Mais um fato-morto. Os astronautas parecem destinados a beber (e comer) a sua urina

Warner Bros / Legendary

“Dune”, filme de Denis Villeneuve (2021)

É um “traje destilador”: nova roupa espacial absorve a urina do astronauta, filtra o líquido e transforma a urina em água potável. 

Os temíveis guerreiros Fremen, que habitam o duro mundo desértico de Arrakis em Dune, de Frank Herbert, têm de recorrer a “fatos-morto” de corpo inteiro para a sua sobrevivência, que reciclam o suor e a urina absorvidos e os transformam em água potável.

Agora, a ficção científica está prestes a tornar-se realidade, diz o Ars Technica.

Cientistas da Universidade Cornell, nos Estados Unidos, desenvolveram um novo fato espacial que absorve a urina do astronauta, filtra o líquido e transforma o líquido em água potável.
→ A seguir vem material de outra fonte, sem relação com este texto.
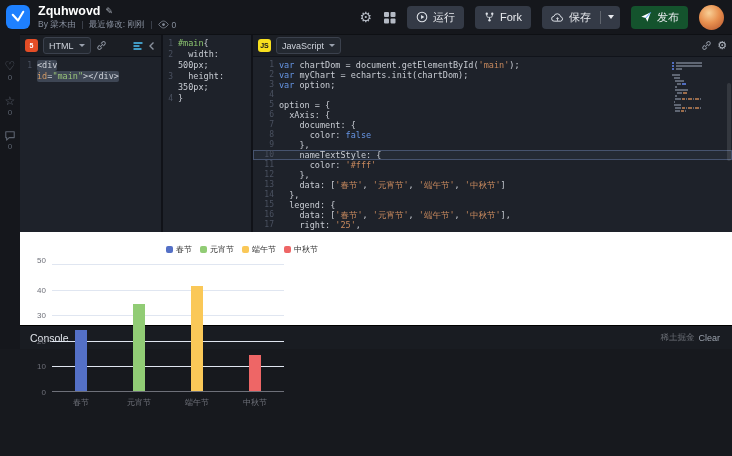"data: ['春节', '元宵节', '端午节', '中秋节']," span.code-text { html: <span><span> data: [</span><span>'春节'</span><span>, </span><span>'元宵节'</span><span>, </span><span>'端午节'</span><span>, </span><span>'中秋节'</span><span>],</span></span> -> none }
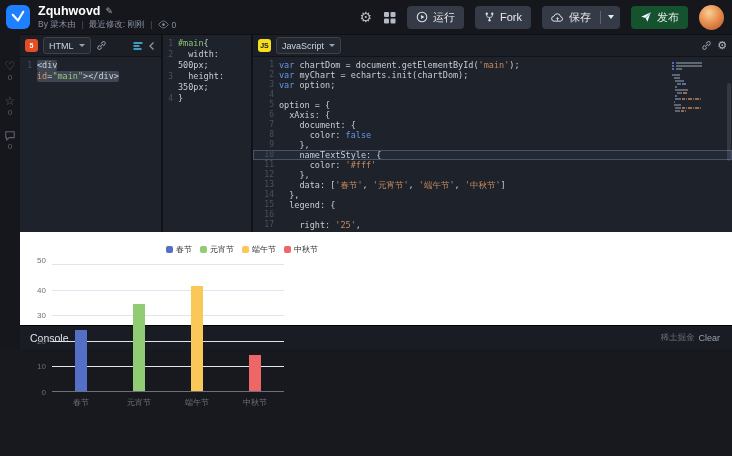"稀土掘金" .console-right { gap: 4px -> 19px }
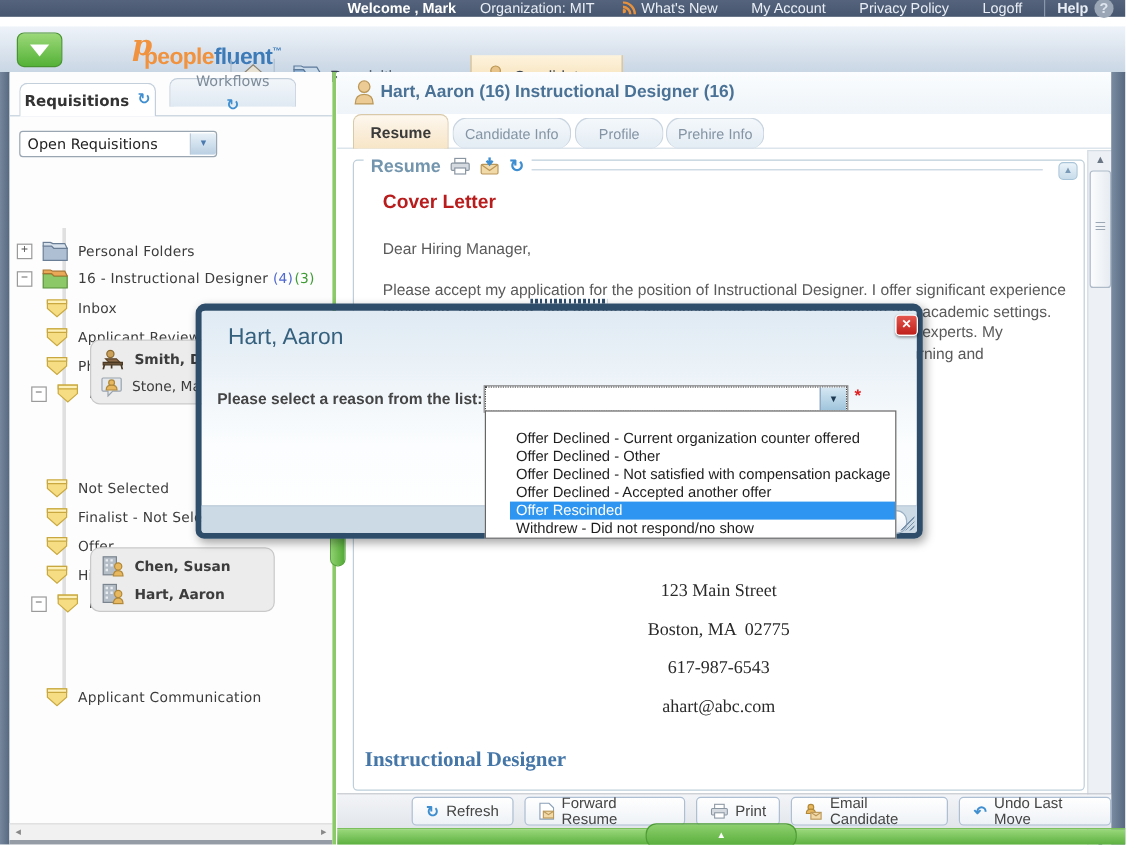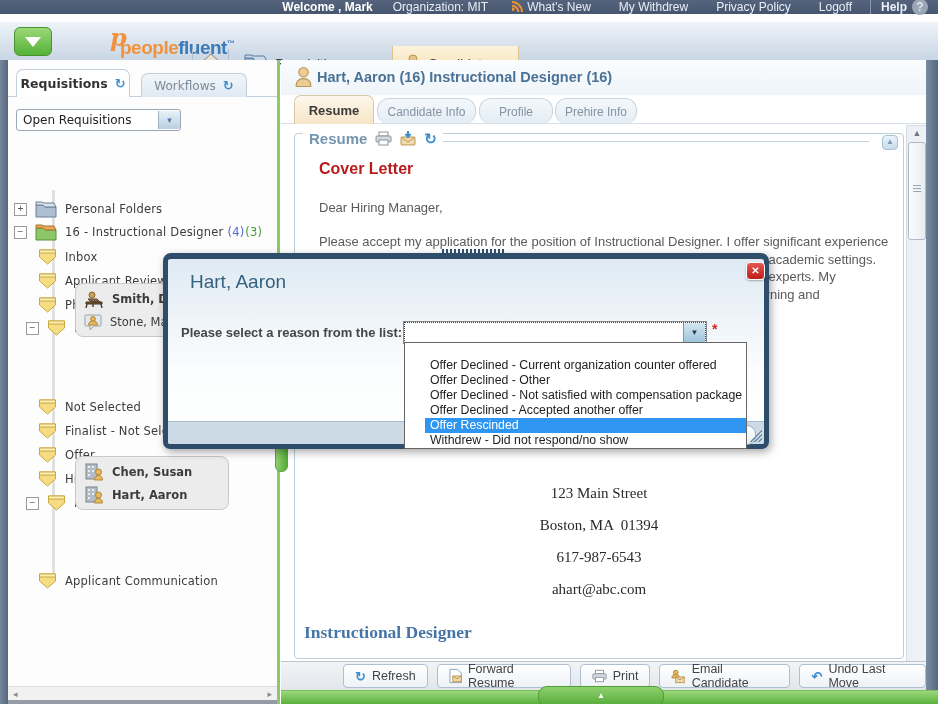"My Withdrew" span.tlink { text: Withdrew -> Account }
Para ser preciso, 87% do xixi é reciclado, em 5 minutos, segundo o estudo publicado na revista Frontiers in Space Technologies.

O “traje destilador” foi desenvolvido para que os astronautas o usem durante a caminhada espacial, o famoso “spacewalk”.

Quando saem da nave ou da ISS – Estação Espacial Internacional, não podem ir à casa-de-banho; usam uma espécie de fralda e podem beber apenas um litro de água. Por isso, esta inovação dá um pouco mais de conforto.

O conceito da nova roupa espacial é baseado no traje usado, na saga Dune, pelos Fremen, o povo do deserto no planeta Arrakis.

Como a água é o bem mais precioso nesse futuro distópico, os fremen inventaram uma tecnologia capaz de reciclar todo o suor e urina eliminados pelo corpo. Fora do espaço, o universo ficcional criado por Frank Herbert já inspirou as ciências noutras ocasiões, incluindo a descoberta de novas espécies.

O traje espacial é composto por uma roupa íntima, feita de múltiplas camadas de tecido flexível, com um dispositivo coletor de silicone – que tem formato e tamanho diferente, dependendo do sexo do astronauta, mas é sempre colocado ao redor dos órgãos genitais.

O dispositivo está ligado a uma bomba de vácuo para sugar todo o xixi. Entretanto, essa bomba só é ligada quando a humidade relativa começa a aumentar.

Após a coleta, o líquido é levado para um sistema de filtragem com duas etapas, incluindo a osmose direta e reversa, que está localizado numa “mochila”, nas costas do astronauta. Há também uma segunda bomba que separa a água do sal.

No final, a água recém-filtrada é enriquecida em eletrólitos, tornando-se um tipo de isotónico (“bebida desportiva”), e bombeada para um reservatório de bebidas da roupa especial.

Todo o equipamento pesa cerca de 8kg e pode filtrar 500 ml de cada vez. Com o protótipo da nova roupa espacial disponível, os cientistas planeiam as primeiras experiências.

“O nosso sistema pode ser testado em condições de microgravidade simuladas, já que a microgravidade é o principal fator espacial que devemos levar em conta”, afirma Sofia Etlin, investigadora da Cornell University e primeira autora do estudo, em nota.

“Esses testes garantirão a funcionalidade e a segurança do sistema antes que  seja implantado em missões espaciais reais”, acrescenta Etlin.

Caso tudo corra bem, a expectativa é que o traje destilador possa ser usado nas missões Artemis previstas para 2025 e 2026, com o objetivo de explorar a Lua. Também deve estar presente nas missões tripuladas para Marte, a partir de 2030.

Os astronautas parecem estar condenados a beber a sua própria urina. Recentemente, um YouTuber da Hacksmith Industries criou — e testou — também a sua versão real do fato-morto.

A ideia de reciclar a urina e transformá-la em água potável é antiga. Em 2020, a NASA testou um sistema de filtragem que transforma urina em água no Espaço, e em 2023 anunciaram que os astronautas já estão a beber quase toda a sua urina.

Mas em 2017 a NASA foi mesmo mais longe, e lançou um projeto que pretende usar urina de astronautas para produzir alimentos no espaço. Não há volta a dar: os viajantes espaciais parecem mesmos condenados a beber — e comer — a sua própria urina.